ZIEL A
Fasse im Text über Beethovens Missa solemnis den Absatz, der mit „Vielmehr war auch Beethovens Glaubensverständnis“ beginnt, kürzer zusammen. Behalte dabei seine wichtigsten Aussagen bei.

GEZEIGTER ABSCHNITT
☆ ☆ ☆ ☆ ☆ ☆ ☆
"Mein größtes Werk ist eine große Messe" - Beethovens Missa solemnis
Das Werk – die Aufnahmen.
Beethovens „solenne“ Messe steht neben Bachs Messe in h-moll und Mozarts Fragment gebliebener c-moll-Messe als Monolith in jener weiten kirchenmusikalischen Landschaft, die durch die Legion der Vertonungen des Mess-Ordinariums seit Guillaume de Machauts Messe de Nostre Dame geformt wurde. Ähnlich wie Bachs Missa, so sprengt auch Beethovens „größtes Werk“ den liturgischen Rahmen und ist für eine gottesdienstliche Verwendung kaum nutzbar.
Folgt man E.T.A. Hoffmanns Einschätzung in seinem Aufsatz „Alte und neue Kirchenmusik“, so ist das im Grunde auch überhaupt nicht nötig, denn „diese Musik ist ja der Kultus selbst, und daher eine Missa im Konzert, eine Predigt im Theater.“
Doch was ist das Thema der Predigt? Liest man die von Sven Hiemke gründlich aufgearbeiteten Zeugnisse, so ist die Missa nicht als Beethovensches Bekenntnis zum Katholizismus zu verstehen, denn zwar war Beethoven seit der Kindheit mit den katholischen Konventionen aufs engste vertraut, der erwachsene Komponist jedoch machte seiner Abneigung gegen den institutionalisierten katholischen Glauben keinen Hehl: „Ein Kirchgänger war Beethoven nie. Keine organisierte Religion. Kaum noch der bloßen Form genügen: [...].“ (Hiemke, 21) Doch war er auch mitnichten ein, wie Haydn einmal bissig bemerkte, „Atheist“, denn die „Existenz Gottes als solche zu hinterfragen war Beethovens Sache nicht.“ (Hiemke, 22)
Vielmehr war auch Beethovens Glaubensverständnis vom freiheitlichen Denken der Aufklärung bestimmt. Besonders die „Betrachtungen über die Werke Gottes im Reiche der Natur und der Vorsehung auf alle Tage des Jahres“ aus der Feder des protestantischen Theologen Christoph Christian Sturm hatten es Beethoven angetan, deren wesentliche These es ist, dass es „für ein unmittelbares Verhältnis zwischen Mensch und Gott durchaus keiner Intervention von Klerus bedurfte.“ (Hiemke, 24). So erklärt sich beispielsweise auch die Einfügung des emphatischen „o“ im Abschnitt Qui tollis peccata mundi, miserere nobis, denn dieses entspricht nicht mehr dem ritualisierten Text, es geht über ihn hinaus und lässt ihn zu einem individuellen Flehen werden. Der rein institutionelle Charakter des Ordinarium Missae löst sich auf, das Individuum tritt aus dem Ritus heraus und kommuniziert direkt mit dem Göttlichen.
Doch worauf zielt das Flehen des sich nun in der Messe selbst wahrnehmenden Individuums?
☆ ☆ ☆ ☆ ☆ ☆ ☆
BEREITGESTELLTE ANGABEN
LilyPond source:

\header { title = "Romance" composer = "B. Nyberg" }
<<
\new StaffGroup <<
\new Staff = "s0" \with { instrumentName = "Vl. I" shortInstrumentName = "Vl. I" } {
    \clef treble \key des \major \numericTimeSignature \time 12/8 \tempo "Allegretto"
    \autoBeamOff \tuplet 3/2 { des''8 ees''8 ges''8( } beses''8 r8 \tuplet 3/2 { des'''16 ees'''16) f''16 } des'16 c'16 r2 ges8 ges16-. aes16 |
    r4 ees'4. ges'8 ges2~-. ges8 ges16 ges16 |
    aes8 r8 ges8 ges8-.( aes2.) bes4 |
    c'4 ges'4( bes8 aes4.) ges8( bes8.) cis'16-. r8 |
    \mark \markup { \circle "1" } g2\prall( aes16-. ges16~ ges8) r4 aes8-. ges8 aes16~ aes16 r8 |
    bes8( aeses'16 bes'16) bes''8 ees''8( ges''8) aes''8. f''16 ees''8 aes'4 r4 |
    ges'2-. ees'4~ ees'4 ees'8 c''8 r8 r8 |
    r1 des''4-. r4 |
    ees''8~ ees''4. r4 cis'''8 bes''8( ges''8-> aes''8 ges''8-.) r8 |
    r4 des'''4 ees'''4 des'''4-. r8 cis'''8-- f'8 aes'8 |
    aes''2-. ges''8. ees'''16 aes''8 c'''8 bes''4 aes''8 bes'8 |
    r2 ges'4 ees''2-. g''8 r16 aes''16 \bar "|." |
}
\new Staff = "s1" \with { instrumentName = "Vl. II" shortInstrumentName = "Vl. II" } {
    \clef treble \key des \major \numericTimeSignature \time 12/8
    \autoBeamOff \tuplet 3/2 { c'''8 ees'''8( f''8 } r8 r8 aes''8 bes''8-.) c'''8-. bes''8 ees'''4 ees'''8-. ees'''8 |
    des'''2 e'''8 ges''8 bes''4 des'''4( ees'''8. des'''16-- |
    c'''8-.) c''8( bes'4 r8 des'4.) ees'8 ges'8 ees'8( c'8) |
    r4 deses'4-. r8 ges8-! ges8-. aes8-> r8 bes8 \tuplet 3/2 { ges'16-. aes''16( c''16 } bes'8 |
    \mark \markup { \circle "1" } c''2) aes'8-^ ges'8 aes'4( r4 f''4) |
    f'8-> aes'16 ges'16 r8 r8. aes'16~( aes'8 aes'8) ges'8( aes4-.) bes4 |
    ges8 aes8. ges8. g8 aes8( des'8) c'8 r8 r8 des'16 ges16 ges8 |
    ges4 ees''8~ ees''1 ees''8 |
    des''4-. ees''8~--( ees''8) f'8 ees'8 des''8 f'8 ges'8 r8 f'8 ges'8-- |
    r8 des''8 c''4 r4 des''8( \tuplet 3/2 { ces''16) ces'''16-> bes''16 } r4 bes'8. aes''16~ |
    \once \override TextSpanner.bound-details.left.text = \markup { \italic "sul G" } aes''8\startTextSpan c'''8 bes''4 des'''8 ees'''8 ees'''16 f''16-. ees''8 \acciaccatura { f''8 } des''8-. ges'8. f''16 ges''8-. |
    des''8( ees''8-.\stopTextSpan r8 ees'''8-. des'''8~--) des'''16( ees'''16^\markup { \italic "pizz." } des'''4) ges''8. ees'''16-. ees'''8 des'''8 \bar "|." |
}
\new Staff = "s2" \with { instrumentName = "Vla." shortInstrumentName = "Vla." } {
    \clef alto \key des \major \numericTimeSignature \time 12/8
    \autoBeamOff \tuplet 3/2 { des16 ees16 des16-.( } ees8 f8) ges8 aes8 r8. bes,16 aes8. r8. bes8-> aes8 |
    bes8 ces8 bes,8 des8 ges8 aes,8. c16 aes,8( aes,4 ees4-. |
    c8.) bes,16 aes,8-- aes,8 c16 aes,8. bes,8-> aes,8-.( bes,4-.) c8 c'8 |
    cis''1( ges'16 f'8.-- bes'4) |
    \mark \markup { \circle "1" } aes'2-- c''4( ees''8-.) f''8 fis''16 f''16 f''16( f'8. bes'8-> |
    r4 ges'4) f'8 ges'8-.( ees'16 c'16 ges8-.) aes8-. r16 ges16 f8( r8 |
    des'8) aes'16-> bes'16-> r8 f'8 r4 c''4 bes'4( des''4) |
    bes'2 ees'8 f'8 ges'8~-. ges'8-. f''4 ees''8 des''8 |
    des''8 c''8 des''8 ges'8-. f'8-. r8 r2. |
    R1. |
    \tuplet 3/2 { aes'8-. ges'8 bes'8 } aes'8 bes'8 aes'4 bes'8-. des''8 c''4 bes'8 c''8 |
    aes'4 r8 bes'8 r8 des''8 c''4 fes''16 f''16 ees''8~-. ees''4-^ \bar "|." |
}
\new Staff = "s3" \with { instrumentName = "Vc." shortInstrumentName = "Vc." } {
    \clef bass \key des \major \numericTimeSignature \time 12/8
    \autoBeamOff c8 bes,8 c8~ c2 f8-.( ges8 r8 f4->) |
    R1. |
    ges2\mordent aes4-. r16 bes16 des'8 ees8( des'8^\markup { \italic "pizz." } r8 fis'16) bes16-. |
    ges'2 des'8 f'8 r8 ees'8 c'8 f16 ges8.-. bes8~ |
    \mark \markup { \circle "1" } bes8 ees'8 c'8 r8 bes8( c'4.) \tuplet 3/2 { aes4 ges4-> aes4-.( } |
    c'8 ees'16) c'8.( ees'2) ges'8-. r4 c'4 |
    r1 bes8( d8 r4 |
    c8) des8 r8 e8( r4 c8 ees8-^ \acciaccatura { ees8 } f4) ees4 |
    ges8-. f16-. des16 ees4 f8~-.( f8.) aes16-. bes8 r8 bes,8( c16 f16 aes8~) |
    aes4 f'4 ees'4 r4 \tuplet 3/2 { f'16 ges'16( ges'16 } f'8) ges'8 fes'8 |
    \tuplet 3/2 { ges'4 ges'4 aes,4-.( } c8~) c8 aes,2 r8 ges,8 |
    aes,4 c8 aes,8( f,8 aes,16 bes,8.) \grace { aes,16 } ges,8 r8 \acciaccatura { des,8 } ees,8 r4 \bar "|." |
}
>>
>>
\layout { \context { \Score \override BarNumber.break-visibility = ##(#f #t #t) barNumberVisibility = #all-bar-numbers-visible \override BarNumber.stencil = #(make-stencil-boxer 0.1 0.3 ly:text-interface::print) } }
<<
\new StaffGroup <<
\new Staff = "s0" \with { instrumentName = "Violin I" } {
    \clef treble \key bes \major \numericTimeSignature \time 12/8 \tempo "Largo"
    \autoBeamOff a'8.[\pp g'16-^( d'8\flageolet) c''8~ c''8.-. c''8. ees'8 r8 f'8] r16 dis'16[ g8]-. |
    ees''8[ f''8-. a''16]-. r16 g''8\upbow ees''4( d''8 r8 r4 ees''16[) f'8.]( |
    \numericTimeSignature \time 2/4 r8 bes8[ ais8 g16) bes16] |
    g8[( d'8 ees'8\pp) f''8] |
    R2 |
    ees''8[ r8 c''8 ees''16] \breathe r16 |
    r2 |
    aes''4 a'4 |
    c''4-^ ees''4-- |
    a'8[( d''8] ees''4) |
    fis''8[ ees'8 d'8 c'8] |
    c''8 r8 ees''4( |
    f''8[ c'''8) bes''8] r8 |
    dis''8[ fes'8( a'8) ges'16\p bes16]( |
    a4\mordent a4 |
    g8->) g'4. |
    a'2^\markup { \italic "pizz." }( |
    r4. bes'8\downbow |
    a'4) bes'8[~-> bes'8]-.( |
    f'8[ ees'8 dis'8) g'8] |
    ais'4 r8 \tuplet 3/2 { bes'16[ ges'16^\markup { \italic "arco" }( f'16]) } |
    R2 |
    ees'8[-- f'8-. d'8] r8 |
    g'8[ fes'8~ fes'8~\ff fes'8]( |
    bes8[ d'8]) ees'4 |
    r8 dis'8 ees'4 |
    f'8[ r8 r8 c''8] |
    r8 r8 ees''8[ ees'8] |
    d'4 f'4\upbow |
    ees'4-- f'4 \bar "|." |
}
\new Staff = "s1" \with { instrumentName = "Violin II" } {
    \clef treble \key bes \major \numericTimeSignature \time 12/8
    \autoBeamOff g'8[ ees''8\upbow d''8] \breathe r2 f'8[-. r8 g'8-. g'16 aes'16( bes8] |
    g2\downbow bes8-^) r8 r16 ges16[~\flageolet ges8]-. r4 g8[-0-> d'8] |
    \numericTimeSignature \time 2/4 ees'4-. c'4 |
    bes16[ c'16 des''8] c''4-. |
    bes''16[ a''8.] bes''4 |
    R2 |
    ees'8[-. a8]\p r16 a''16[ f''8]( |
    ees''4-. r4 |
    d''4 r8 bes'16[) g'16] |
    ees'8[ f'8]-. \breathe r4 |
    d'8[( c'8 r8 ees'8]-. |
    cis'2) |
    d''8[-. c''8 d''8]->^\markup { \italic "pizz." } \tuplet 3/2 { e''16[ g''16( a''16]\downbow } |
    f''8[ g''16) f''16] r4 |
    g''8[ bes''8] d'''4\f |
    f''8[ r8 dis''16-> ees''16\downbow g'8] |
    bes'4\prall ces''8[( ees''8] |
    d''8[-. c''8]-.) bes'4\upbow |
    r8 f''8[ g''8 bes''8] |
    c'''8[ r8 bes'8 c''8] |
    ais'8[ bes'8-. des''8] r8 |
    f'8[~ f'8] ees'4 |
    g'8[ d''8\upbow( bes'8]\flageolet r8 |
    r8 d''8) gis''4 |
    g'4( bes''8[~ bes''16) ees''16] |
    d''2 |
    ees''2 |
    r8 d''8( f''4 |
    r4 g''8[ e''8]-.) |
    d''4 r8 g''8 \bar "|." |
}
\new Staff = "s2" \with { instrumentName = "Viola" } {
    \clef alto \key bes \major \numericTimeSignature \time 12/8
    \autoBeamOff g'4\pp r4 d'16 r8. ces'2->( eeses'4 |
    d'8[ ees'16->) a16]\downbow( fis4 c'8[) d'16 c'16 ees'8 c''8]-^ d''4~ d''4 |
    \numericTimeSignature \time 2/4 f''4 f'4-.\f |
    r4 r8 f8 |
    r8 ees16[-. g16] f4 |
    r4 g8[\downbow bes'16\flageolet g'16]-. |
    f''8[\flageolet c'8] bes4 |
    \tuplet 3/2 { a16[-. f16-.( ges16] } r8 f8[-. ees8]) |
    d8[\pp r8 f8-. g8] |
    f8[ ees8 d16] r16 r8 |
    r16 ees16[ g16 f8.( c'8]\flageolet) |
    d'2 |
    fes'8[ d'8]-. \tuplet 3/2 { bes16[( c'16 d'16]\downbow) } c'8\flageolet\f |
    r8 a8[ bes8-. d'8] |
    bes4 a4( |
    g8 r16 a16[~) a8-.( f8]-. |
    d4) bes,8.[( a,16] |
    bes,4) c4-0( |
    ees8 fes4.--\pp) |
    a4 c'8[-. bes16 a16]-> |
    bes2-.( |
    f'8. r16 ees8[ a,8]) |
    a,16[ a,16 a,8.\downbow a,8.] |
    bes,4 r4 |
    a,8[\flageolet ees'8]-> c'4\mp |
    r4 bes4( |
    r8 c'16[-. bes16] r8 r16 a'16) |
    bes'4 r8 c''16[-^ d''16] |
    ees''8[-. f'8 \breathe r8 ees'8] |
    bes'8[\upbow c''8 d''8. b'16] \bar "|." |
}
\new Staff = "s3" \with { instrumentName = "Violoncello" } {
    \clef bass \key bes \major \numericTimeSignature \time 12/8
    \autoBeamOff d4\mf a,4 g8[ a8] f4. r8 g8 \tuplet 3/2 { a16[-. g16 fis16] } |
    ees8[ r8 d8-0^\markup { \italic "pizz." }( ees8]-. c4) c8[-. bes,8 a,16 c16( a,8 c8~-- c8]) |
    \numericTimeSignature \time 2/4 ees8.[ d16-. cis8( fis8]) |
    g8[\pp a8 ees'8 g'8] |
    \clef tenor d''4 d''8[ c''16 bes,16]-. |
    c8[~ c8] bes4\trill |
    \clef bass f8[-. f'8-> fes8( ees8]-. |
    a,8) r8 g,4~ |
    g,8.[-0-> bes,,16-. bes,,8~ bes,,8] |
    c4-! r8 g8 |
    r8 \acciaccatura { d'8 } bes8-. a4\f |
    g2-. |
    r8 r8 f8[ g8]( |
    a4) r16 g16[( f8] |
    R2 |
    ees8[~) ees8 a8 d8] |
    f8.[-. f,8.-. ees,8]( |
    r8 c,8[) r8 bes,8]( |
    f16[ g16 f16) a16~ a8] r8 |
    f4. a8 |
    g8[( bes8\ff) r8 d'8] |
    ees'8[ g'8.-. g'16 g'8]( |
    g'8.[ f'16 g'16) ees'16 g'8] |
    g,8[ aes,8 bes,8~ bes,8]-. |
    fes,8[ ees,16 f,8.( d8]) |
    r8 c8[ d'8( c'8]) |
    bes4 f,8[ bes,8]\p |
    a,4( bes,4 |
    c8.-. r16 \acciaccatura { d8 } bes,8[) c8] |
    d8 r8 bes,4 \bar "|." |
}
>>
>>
☆ ☆ ☆ ☆ ☆ ☆ ☆
ZIEL B
Ziehe aus den Zeilen oben jede Zeile heraus, die die Zeichenfolge „instrumentName“ enthält. Achte dabei auf Groß- und Kleinschreibung.

SCHRIFTLICHE ANTWORT A
Beethovens Glaubensverständnis war vom freiheitlichen Denken der Aufklärung geprägt. Besonders schätzte er die „Betrachtungen über die Werke Gottes im Reiche der Natur und der Vorsehung auf alle Tage des Jahres“ des protestantischen Theologen Christoph Christian Sturm. Deren These lautet, dass es für ein unmittelbares Verhältnis zwischen Mensch und Gott keines Klerus bedarf. Daraus erklärt sich etwa das eingefügte emphatische „o“ im Abschnitt Qui tollis peccata mundi, miserere nobis. Es geht über den ritualisierten Text hinaus und macht ihn zu einem individuellen Flehen. So löst sich der rein institutionelle Charakter des Ordinarium Missae auf, und das Individuum kommuniziert direkt mit dem Göttlichen.

SCHRIFTLICHE ANTWORT B
\new Staff = "s0" \with { instrumentName = "Vl. I" shortInstrumentName = "Vl. I" } {
\new Staff = "s1" \with { instrumentName = "Vl. II" shortInstrumentName = "Vl. II" } {
\new Staff = "s2" \with { instrumentName = "Vla." shortInstrumentName = "Vla." } {
\new Staff = "s3" \with { instrumentName = "Vc." shortInstrumentName = "Vc." } {
\new Staff = "s0" \with { instrumentName = "Violin I" } {
\new Staff = "s1" \with { instrumentName = "Violin II" } {
\new Staff = "s2" \with { instrumentName = "Viola" } {
\new Staff = "s3" \with { instrumentName = "Violoncello" } {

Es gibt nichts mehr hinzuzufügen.